Eine solche weit und breit berühmte Haarmesse findet alljährlich am vierten September unweit des durch den erwähnten Schriftsteller und Staatsmann dem Dunkel entrissenen Schlosses Combourg auf einer großen Wiese statt. Es ist dies ein Volksfest für die ganze Gegend, eine Art Zigeunerleben mit allen möglichen Habseligkeiten, Trödeleien und Ergötzlichkeiten, wie sie bei derlei Gelegenheiten wohl auch bei uns in Deutschland an der Tagesordnung sind. Umsonst aber – erzählt der Gewährsmann, dem wir die nachfolgenden Einzelheiten verdanken – umsonst sah ich mich nach den indischen Foulards um, gegen welche, nach Chateaubriand’s Aufzeichnungen, die jungen Bretoninnen den Reichthum opfern sollten, den ihnen eine gütige Natur verliehen, ebenso vergeblich nach den Anstalten, das Opfer in’s Werk zu richten. Endlich ganz draußen am Saume der Zelte und Buden bemerkte ich unter. einer Gruppe alter, weitschattender Walnußbäume, gewissermaßen im Verborgenen, als handele es sich um heimlich abzuthuende Verrichtungen, einige mit Planen bedeckte Karren. Sie waren voller kleiner Pakete und Bündel, ihre Gabeldeichseln zur Erde gekehrt, und ihre mageren Gäule, an die Radspeichen gebunden, ließen sich das Gras umher wohl schmecken. Ich ging auf einen der Karren zu; sein Eigenthümer, ein untersetzter, kräftiger kleiner Mann von etwa vierzig Jahren, halb Bauer, halb Roßtäuscher, wie es schien, saß auf der Deichsel mit einem Pack buntbedruckter Kattuntücher vor sich. Etwas vom Schelm lag in dem Zwinkern seiner frechen Augen, als er eines der Bündel aufschnürte und ein halb Dutzend grellfarbige Tücher eines nach dem andern langsam herauszog, um sie, unter höchst beredter Anpreisung jeder einzelnen Schönheit seiner Waaren, einer alten Bauerfrau zu zeigen, welche ein ungefähr zwölfjähriges baarfüßiges Mädchen an der Hand hatte. Die Haube oder Catiole war dem Kinde abgenommen, damit man das prachtvolle Haar besser sehen konnte, das in üppigen Wellen ihm bis auf die Brust herabfloß. Wie ich an die Leute herangekommen war, hörte der Mann mit einmal in seinen Demonstrationen auf; die Worte der Frau aber konnte ich noch vernehmen.

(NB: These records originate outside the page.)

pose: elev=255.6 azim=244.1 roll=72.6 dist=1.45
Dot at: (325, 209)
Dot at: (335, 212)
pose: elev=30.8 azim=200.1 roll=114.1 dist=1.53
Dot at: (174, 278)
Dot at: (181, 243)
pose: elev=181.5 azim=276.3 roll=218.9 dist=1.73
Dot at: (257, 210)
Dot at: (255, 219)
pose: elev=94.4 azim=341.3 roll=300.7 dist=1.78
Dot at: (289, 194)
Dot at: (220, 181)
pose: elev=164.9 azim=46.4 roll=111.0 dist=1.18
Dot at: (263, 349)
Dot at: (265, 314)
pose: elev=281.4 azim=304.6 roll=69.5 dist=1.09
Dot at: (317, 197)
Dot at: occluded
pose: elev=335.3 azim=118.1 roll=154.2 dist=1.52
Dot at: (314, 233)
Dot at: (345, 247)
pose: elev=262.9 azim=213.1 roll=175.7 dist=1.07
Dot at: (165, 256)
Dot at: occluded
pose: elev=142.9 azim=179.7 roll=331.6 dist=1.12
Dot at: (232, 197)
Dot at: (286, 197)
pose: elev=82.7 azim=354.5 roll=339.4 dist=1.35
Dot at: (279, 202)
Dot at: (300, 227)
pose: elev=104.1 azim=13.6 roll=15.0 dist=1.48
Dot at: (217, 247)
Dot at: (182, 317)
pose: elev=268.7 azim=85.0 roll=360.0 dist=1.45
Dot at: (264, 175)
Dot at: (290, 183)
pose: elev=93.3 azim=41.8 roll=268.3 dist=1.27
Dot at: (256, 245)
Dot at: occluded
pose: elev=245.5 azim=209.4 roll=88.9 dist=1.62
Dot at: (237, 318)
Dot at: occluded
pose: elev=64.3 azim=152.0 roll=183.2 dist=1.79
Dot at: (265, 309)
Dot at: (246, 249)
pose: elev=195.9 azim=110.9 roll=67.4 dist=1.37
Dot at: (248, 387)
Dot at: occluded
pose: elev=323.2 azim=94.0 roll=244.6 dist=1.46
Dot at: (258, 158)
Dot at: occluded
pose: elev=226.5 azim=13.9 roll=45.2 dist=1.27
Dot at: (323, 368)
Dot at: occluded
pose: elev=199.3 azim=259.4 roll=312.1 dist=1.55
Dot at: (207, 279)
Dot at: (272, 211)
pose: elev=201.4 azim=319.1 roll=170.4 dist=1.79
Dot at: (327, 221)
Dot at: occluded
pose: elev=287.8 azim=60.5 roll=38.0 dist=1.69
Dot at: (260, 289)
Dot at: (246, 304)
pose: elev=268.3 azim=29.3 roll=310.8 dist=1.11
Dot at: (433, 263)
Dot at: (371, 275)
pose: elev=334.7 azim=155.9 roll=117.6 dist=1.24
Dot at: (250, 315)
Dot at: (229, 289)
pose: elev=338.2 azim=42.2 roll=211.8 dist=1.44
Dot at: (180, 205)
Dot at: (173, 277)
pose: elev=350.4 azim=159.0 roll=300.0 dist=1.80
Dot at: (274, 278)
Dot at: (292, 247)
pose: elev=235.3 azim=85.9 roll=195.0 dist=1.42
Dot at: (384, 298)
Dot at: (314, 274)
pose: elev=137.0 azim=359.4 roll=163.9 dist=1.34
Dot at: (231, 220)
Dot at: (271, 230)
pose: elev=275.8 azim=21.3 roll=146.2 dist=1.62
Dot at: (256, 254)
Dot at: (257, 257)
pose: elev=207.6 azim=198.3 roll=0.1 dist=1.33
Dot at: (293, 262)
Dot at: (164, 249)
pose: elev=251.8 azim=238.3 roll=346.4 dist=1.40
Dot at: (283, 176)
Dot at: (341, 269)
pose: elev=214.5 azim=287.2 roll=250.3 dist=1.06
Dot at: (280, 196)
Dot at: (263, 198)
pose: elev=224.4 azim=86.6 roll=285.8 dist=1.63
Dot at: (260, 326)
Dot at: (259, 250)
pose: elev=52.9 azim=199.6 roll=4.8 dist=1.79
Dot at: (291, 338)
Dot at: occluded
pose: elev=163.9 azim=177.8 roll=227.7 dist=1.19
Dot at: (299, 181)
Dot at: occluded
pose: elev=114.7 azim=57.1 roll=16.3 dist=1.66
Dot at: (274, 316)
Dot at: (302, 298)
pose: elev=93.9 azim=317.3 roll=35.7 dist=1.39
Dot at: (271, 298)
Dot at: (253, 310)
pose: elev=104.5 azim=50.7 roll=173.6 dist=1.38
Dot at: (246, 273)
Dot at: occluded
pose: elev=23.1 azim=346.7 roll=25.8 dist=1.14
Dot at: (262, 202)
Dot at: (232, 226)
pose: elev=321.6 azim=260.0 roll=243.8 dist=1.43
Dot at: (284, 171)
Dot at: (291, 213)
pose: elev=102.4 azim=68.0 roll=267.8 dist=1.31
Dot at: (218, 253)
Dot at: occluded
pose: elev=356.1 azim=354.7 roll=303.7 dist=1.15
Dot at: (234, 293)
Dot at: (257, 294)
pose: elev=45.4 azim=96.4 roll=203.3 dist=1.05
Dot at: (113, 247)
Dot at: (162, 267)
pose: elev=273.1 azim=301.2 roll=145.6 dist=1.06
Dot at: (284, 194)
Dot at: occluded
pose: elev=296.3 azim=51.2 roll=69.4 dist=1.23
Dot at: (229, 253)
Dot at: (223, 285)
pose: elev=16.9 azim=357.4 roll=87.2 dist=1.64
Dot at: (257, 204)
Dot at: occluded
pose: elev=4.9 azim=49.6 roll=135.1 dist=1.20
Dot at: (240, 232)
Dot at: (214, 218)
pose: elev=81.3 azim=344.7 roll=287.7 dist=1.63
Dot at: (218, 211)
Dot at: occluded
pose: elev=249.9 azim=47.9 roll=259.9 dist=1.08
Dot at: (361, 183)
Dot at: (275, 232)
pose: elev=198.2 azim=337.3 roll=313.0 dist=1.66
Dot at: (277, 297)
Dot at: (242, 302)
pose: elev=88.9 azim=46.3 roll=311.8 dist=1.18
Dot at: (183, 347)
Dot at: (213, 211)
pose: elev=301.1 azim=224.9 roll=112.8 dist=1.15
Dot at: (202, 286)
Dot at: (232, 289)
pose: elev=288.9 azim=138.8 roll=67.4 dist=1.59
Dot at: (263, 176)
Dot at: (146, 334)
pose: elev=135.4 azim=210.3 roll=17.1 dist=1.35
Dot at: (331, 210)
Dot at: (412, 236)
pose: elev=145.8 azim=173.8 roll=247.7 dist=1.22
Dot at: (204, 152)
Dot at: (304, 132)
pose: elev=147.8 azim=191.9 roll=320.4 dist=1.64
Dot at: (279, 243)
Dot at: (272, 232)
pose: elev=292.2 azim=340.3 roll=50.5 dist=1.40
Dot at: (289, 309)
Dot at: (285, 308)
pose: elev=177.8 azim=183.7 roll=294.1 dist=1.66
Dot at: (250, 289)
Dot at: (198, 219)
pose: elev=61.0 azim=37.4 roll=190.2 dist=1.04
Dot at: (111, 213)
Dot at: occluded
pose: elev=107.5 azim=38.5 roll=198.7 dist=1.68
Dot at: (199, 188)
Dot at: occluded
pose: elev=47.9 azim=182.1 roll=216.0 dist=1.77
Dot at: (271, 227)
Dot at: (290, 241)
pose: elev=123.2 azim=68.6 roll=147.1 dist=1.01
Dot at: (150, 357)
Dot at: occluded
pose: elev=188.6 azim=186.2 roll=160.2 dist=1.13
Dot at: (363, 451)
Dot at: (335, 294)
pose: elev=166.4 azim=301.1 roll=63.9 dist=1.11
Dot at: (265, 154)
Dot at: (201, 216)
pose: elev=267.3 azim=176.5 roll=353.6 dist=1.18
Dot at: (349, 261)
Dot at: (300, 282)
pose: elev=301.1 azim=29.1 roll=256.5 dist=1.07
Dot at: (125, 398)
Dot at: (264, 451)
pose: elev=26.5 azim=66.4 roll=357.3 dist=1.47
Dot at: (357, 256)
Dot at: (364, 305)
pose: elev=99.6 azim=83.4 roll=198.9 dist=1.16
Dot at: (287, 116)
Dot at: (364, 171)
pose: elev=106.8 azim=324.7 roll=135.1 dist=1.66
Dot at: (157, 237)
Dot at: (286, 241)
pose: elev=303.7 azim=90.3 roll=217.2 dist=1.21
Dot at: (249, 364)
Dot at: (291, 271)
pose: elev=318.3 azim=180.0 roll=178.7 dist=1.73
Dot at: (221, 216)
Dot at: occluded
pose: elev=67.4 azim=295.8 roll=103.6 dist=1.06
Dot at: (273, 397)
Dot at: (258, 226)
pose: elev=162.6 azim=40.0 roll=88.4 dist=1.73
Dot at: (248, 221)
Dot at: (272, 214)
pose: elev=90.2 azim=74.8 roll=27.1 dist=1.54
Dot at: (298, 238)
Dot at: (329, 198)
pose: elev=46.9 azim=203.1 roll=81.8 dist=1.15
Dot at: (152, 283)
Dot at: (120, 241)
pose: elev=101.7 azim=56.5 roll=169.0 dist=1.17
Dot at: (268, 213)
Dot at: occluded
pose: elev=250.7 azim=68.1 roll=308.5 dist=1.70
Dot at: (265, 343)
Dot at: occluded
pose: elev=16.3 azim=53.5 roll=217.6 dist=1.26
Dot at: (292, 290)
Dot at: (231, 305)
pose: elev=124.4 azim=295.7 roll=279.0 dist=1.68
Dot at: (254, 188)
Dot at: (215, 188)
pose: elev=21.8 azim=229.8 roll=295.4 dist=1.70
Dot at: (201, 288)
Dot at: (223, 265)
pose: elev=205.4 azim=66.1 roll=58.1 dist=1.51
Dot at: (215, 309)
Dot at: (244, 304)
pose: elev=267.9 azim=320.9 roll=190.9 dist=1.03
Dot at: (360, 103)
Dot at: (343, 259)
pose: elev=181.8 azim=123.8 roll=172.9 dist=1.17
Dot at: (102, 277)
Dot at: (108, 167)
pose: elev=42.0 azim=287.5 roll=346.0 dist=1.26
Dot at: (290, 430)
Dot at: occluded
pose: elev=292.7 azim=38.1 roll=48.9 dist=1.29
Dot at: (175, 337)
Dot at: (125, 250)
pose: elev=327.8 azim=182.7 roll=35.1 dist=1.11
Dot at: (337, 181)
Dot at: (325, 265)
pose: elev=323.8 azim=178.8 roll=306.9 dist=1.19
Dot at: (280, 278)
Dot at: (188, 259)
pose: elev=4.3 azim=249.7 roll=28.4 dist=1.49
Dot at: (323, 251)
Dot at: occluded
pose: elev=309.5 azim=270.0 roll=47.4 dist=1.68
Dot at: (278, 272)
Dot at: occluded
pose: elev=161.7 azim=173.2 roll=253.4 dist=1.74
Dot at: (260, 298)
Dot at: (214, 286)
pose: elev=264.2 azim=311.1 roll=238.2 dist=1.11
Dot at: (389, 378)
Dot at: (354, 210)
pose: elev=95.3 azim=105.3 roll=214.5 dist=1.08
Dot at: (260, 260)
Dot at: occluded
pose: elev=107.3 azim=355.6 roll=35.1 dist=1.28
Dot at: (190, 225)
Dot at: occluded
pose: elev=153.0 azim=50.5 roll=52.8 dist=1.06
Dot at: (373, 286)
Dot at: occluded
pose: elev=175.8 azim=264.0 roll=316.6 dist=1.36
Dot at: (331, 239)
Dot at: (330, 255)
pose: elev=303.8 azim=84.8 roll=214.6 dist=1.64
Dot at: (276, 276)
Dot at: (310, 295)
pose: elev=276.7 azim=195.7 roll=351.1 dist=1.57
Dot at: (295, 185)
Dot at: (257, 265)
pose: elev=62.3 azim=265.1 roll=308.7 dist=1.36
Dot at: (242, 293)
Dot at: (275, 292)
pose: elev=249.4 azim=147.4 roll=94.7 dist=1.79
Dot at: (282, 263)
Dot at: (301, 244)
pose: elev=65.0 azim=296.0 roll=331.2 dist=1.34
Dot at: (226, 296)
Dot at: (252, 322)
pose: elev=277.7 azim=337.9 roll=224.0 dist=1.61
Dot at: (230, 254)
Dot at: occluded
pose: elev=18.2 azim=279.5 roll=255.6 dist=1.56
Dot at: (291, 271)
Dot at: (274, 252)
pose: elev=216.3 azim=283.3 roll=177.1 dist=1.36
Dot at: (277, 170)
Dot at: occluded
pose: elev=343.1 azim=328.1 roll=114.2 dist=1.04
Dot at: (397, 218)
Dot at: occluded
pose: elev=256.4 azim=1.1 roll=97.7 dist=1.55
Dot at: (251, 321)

„Ein Tuch ist nicht genug für eine solche Menge Haar,“ sagte sie.

Das Mädchen selbst schien in der Sache keine Stimme zu haben; es begnügte sich, die vor ihm entfalteten glänzenden Schätze mit lüsternen Augen zu betrachten.

„Wahrhaftig in Gott,“ erwiderte nach einer Pause der Händler in sanften, schmeichelndem Tone, „ich kann nicht mehr geben, sonst muß ich einbüßen bei dem Geschäft; ich habe schon mehr schwarzes Haar, als ich brauche. Heut zu Tage zieht nur blondes Haar, aber ich habe Euch nun einmal ein Tuch versprochen, und Ihr sollt’s haben. Ich halte mein Gebot, und Ihr wißt mich zu finden, wenn Ihr’s Euch überlegt habt.“

Die Alte entgegnete nichts mehr, sondern half der Kleinen das Haar wieder aufbinden und unter der weiten Catiole verbergen. Darauf gingen Beide hinweg, kamen jedoch nach wenigen Augenblicken wieder, um die Bedingungen des Händlers zu acceptiren, welcher ohne weitere Umschweife zum Werke schritt. Er setzte sich auf einen dreibeinigen Stuhl und klemmte sein Opfer, dem das Haar lang herunter hing, fest zwischen seine Kniee. In seiner Hand befand sich eine riesige offene Scheere, welche er dem Kinde dicht auf den Kopf preßte.

„Monsieur,“ jammerte es, „Sie thun mir weh, und bitte, bitte, schneiden Sie mir nicht Alles ab, lassen Sie mir wenigstens eine einzige Locke, daß ich meinen Kamm feststecken kann.“

Der Mann blieb indeß taub gegen derlei Anliegens mit wenigen Schnitten seines grausamen Instrumentes war der Kopf des armen Mädchens fast ganz kahl geschoren. Dann rollte er die Haarsträhne zusammen, band sie mit einem Knoten zu und steckte sie in einen Sack, während die Beraubte sich einen Augenblick instinctiv nach dem Kopfe griff und hierauf die von dem Händler angerichtete Verwüstung schleunigst unter der Haube versteckte.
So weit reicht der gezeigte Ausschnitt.